Kenney says he has received a “tremendous” amount of community support – indicated by the number of dinner reservations that have been booked weeks in advance. One Rhode Island resident who says she is “beyond excited” about the food emporium coming to Providence is Stefany Reed, 57, a certified dementia practitioner and yoga instructor who posted about Plant City on a Rhode Island vegan group’s Facebook page.
“Some of the other vegan and vegetarian restaurants in the area have great food, but the service is so laissez-faire and Bohemian. I have been looking for an upscale, plant-based restaurant to entertain my family and friends,” says the Johnston resident, who has been vegetarian – but says she eats primarily vegan – for 30 years. “My fantasy is to go to a restaurant with all of the ambiance and service of The Capital Grille, but with plant-based food. Finally, with Plant City, my fantasy is coming true.”
Kenney, who trained at the French Culinary Institute in New York City, where he worked for 20 years before moving seven years ago to Venice, Calif. (where he lives with his partner, Charlotte MacKinnon, the company’s creative and marketing director), says the audience for plant-based food is “growing exponentially every single month – not every single year, but every month.”
A recent Economist article stated that “2019 will be the year of the vegan” and that “fully a quarter of 24- to 34-year-old Americans [identify as] vegans or vegetarians.”
Kenney says that when he went vegan 17 years ago, any ailments he had – from digestion issues to headaches – “completely went away.”
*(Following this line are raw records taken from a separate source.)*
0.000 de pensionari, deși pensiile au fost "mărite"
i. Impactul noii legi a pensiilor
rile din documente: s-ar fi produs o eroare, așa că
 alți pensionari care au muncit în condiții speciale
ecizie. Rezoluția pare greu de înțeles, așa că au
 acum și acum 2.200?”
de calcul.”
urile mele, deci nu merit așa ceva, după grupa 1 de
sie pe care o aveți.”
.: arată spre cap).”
“I felt like I was on a rocket ship, and so I started to experiment with different foods, because some of [the plant-based food I was eating] was not very good,” he says. “And I thought that if somebody could actually make this food taste good, look good, serve it in a proper environment – maybe with good wine – and make it actual cuisine, then it would be the food of the future. So as crazy as that was, that was what I believed back then and I’ve been working toward that goal ever since.”